:: Supplied material ::

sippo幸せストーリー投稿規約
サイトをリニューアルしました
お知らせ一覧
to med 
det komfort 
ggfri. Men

:::
:: Supplied material ::

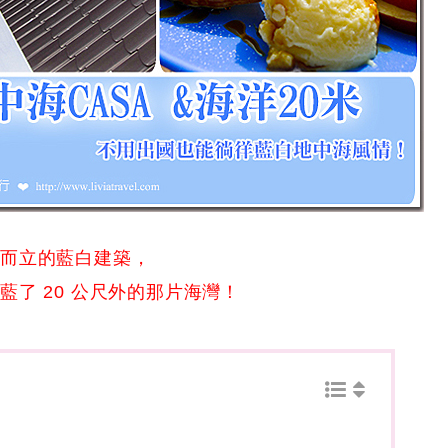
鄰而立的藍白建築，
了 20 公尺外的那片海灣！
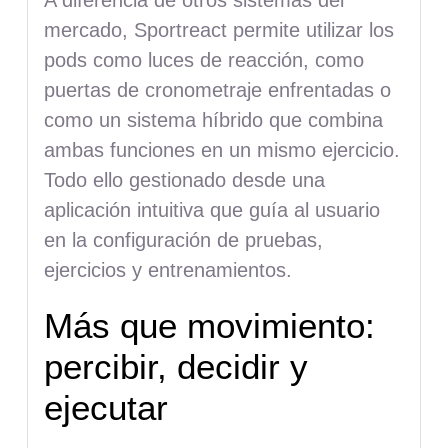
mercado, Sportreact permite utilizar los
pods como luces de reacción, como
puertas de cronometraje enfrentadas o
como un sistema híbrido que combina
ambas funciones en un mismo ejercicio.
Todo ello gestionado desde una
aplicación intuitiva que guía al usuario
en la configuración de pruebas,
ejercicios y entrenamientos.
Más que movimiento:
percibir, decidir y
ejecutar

:::

# Exercise goal
Please pull out each line of the entries above that contains the word "como". Case counts.

# Response below
pods como luces de reacción, como
como un sistema híbrido que combina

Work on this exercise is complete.